Exercise aim: Print back each record unchanged, without pictures.

Extracted entries Block Start

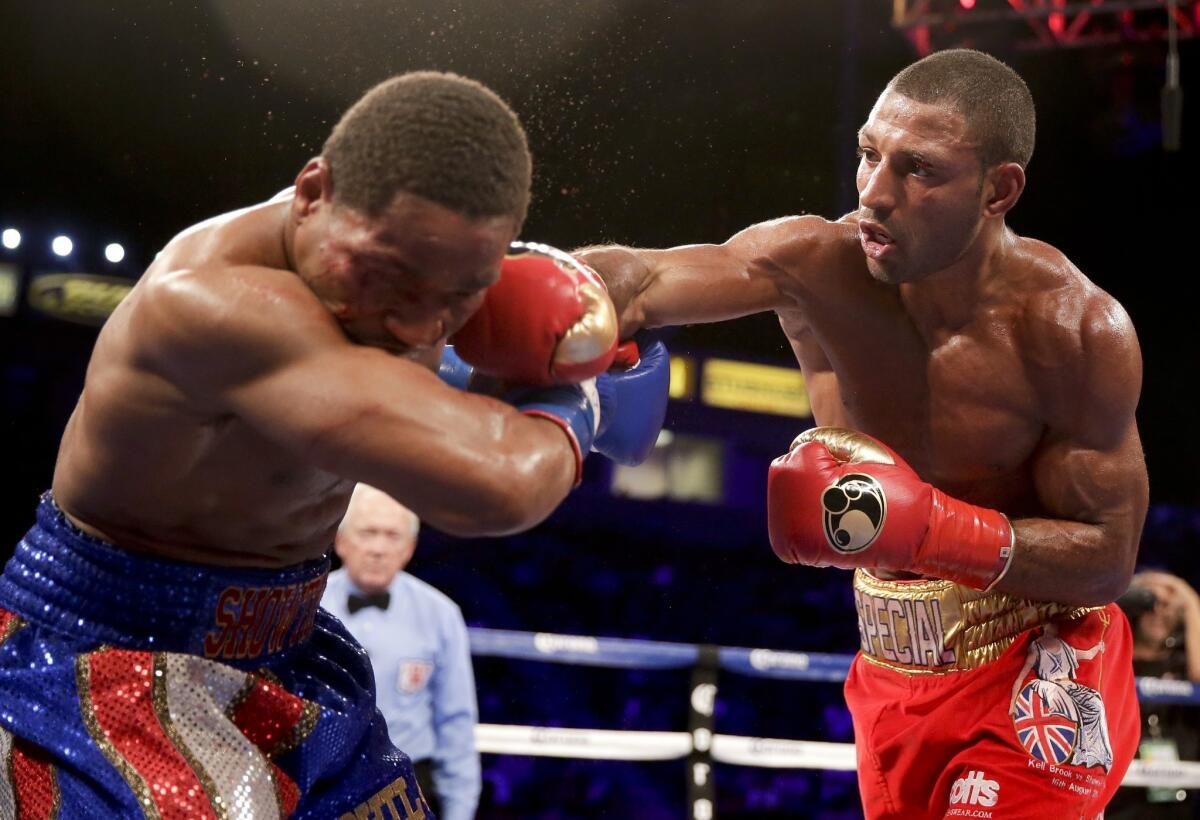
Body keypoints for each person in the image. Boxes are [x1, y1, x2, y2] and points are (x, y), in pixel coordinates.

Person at [0, 71, 667, 818]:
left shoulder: (419, 287)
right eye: (386, 273)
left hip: (293, 648)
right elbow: (503, 485)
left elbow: (744, 265)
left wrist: (805, 261)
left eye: (457, 295)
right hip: (108, 661)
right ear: (313, 191)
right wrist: (580, 396)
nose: (422, 328)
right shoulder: (215, 304)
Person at [578, 48, 1147, 819]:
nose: (875, 193)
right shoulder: (815, 266)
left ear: (998, 190)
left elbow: (1109, 557)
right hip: (890, 672)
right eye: (868, 155)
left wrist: (933, 530)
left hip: (1038, 666)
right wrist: (516, 290)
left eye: (918, 169)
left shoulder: (1072, 330)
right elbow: (637, 283)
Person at [323, 485, 480, 820]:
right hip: (320, 780)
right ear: (341, 541)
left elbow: (456, 722)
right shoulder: (309, 606)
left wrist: (460, 812)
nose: (378, 548)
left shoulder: (440, 614)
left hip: (408, 787)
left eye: (392, 535)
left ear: (409, 548)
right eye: (368, 533)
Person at [1108, 570, 1200, 818]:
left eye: (1170, 605)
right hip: (1121, 800)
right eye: (1152, 601)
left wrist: (1189, 599)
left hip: (1175, 803)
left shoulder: (1182, 663)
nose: (1161, 611)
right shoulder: (1115, 657)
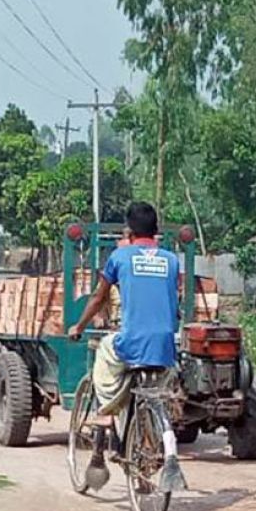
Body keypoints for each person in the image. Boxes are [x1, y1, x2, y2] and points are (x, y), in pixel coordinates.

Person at [67, 201, 186, 492]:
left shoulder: (120, 257)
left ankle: (105, 414)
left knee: (104, 353)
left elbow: (98, 299)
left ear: (129, 231)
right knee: (152, 395)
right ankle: (146, 456)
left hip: (131, 342)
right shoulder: (171, 261)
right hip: (165, 346)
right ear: (156, 231)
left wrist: (78, 326)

Extracted entries Block End

Result for this task:
Body keypoints for each person in the image. Boxes are [x1, y1, x2, y2] and points are (x, y), in pixel coordinates.

Person at [0, 71, 667, 818]:
left shoulder: (419, 287)
right eye: (386, 273)
left hip: (293, 648)
right elbow: (503, 485)
left elbow: (744, 265)
left wrist: (805, 261)
left eye: (457, 295)
right hip: (108, 661)
right ear: (313, 191)
right wrist: (580, 396)
nose: (422, 328)
right shoulder: (215, 304)
Person at [578, 48, 1147, 819]:
nose: (875, 193)
right shoulder: (815, 266)
left ear: (998, 190)
left elbow: (1109, 557)
right hip: (890, 672)
right eye: (868, 155)
left wrist: (933, 530)
left hip: (1038, 666)
right wrist: (516, 290)
left eye: (918, 169)
left shoulder: (1072, 330)
right elbow: (637, 283)
Person at [323, 485, 480, 820]:
right hip: (320, 780)
right ear: (341, 541)
left elbow: (456, 722)
right shoulder: (309, 606)
left wrist: (460, 812)
nose: (378, 548)
left shoulder: (440, 614)
left hip: (408, 787)
left eye: (392, 535)
left ear: (409, 548)
right eye: (368, 533)
Person at [1108, 570, 1200, 818]:
left eye: (1170, 605)
right hip: (1121, 800)
right eye: (1152, 601)
left wrist: (1189, 599)
left hip: (1175, 803)
left shoulder: (1182, 663)
nose: (1161, 611)
right shoulder: (1115, 657)
Body keypoints for each person in the image. Boxes are [x1, y1, x2, y2] and points are (x, y), in pixel coordinates.

Person at [67, 201, 186, 492]:
left shoulder: (120, 257)
left ankle: (105, 414)
left knee: (104, 353)
left elbow: (98, 299)
left ear: (129, 231)
right knee: (152, 395)
right ankle: (146, 456)
left hip: (131, 342)
right shoulder: (171, 261)
right hip: (165, 346)
right ear: (156, 231)
left wrist: (78, 326)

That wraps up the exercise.